If an independent Scotland were unable to negotiate the same agreement, VAT of a minimum of 5% would have to be charged on zero rated items.
"All of the current derogations would have to be renegotiated; they may well be deliverable," noted Mr Cable but he warned: "It raises an uncertainty because you would be starting from scratch having to negotiate that."
On the postal service, the paper sets out the background to the £7 billion letters market, namely that the Royal Mail delivers around 58 million items a day to 29m addresses across the UK; of these, 4.5m items a day are delivered in Scotland.
It says the UK Government provides a six days a week service, which goes beyond the EU minimum standard of a five days a week service.
The paper points out how the current system subsidises around 7000 non-commercial post offices, which are predominantly small and rural branches, to the tune of £210m. It notes; "A significant proportion of post offices in Scotland are non-commercial" but does not say how many.

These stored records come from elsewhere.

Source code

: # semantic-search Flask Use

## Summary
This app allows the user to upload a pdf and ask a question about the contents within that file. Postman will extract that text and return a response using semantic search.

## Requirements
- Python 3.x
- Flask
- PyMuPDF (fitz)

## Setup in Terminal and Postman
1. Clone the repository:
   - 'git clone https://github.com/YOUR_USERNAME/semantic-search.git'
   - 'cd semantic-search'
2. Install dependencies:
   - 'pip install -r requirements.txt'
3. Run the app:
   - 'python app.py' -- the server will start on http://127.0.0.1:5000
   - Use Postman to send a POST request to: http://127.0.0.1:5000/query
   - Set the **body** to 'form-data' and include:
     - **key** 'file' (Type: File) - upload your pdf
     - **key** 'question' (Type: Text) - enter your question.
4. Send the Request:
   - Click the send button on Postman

"In the event of a vote for independence, an independent Scottish state would have to consider how to fund the significant non-commercial elements of their post office network if it wished to maintain the current level of service," says the Coalition paper.
"It would be unlikely to achieve the economies of scale of the current UK-wide network, which helps support the provision of services to remote areas."
The paper says "creating a border for mail" would have operational and commercial implications for UK postal operators and also impact the businesses and consumers that utilise their services on both sides of the border. "The free movement of post across the border could be subject to controls, potentially impacting on the cost and quality of service."
The paper says there might also be issues around the price of posting letters and parcels between the UK and an independent Scotland.
"If Scotland voted to leave the UK and negotiated entry into the EU, the continuing UK would need to re-categorise an independent Scottish state for postal purposes as if it were any other EU member state. Differences in pricing could create new difficulties and confusion for businesses and individuals when sending cross-border post," it adds.
In response, Fergus Ewing, the Scottish Government's Enterprise Minister, dismissed the "flawed report" as "simply a set of assertions by an organisation that is opposed to independence".
Independence, he argued, would allow the Scottish Government to do more to improve opportunities for business, such as targeting incentives to improve rates of research and development, ensuring broadband and mobile technology reached all parts of the country and maintaining a postal service that suited Scotland's needs.
Addressing the single market, Mr Ewing said: "Scotland is part of a single market of half a billion people across the EU where countries of similar size to Scotland have stronger economies, significantly higher exports and perform better in key areas such as research and development than Scotland does as part of the UK."